To-do item: Among the lines below, copy exactly those from the one with "[409,240,446,253] (30%) ->" through the one with "[611,198,650,209] Article ->", counting both ends.
Information supplied: Begin
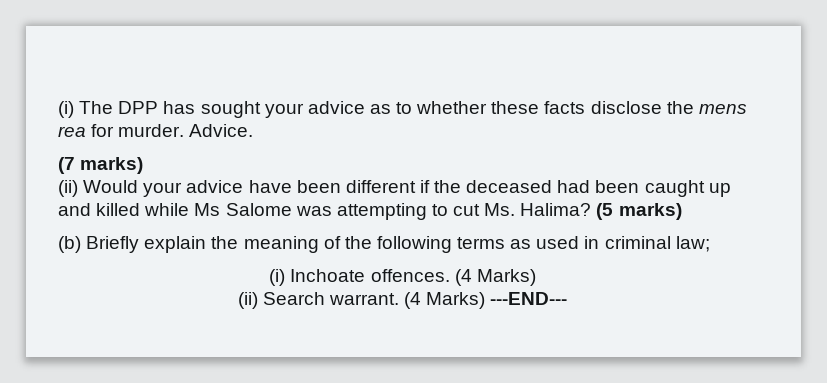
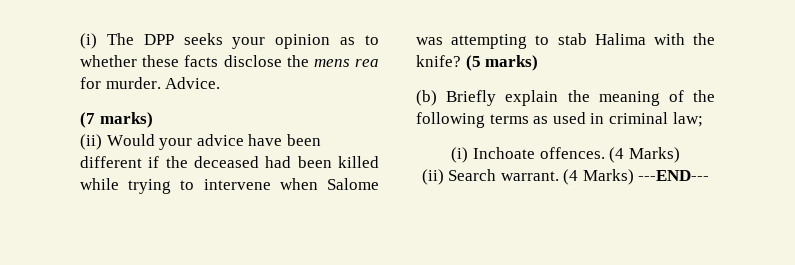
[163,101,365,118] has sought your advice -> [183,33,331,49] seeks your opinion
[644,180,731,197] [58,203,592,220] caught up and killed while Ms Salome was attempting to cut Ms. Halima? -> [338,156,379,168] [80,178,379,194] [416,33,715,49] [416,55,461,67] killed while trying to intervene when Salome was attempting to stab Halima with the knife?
Information supplied: End
Information supplied: Begin
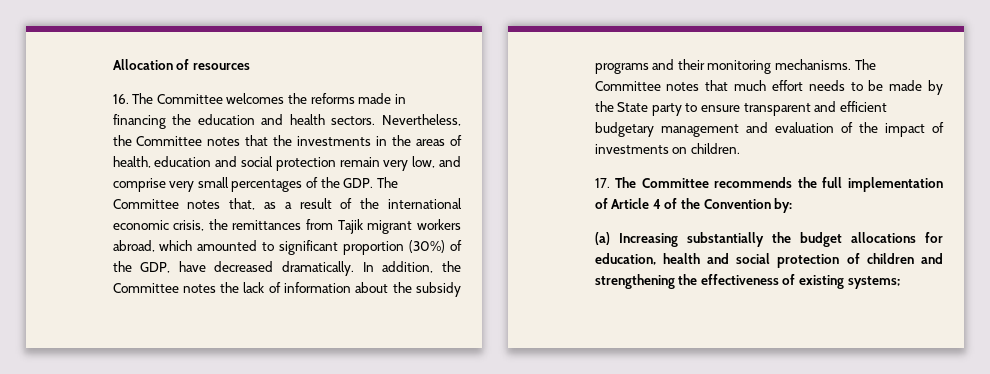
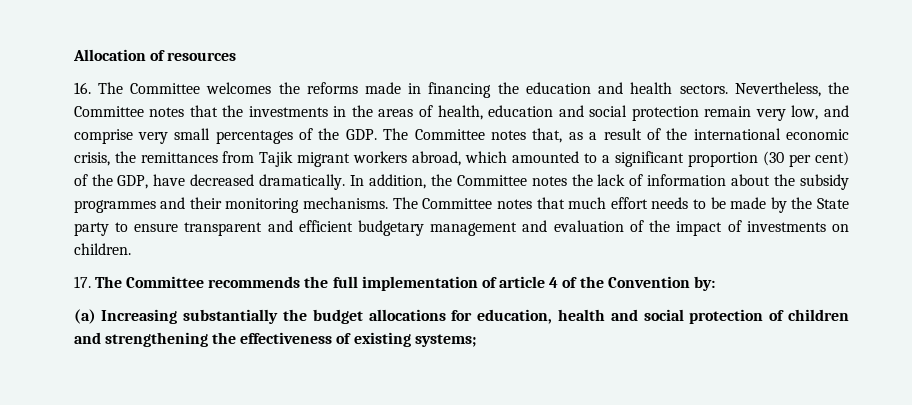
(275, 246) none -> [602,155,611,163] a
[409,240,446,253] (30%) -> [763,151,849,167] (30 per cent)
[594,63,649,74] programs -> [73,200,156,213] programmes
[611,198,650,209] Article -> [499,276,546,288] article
Information supplied: End
Task answer:
[409,240,446,253] (30%) -> [763,151,849,167] (30 per cent)
[594,63,649,74] programs -> [73,200,156,213] programmes
[611,198,650,209] Article -> [499,276,546,288] article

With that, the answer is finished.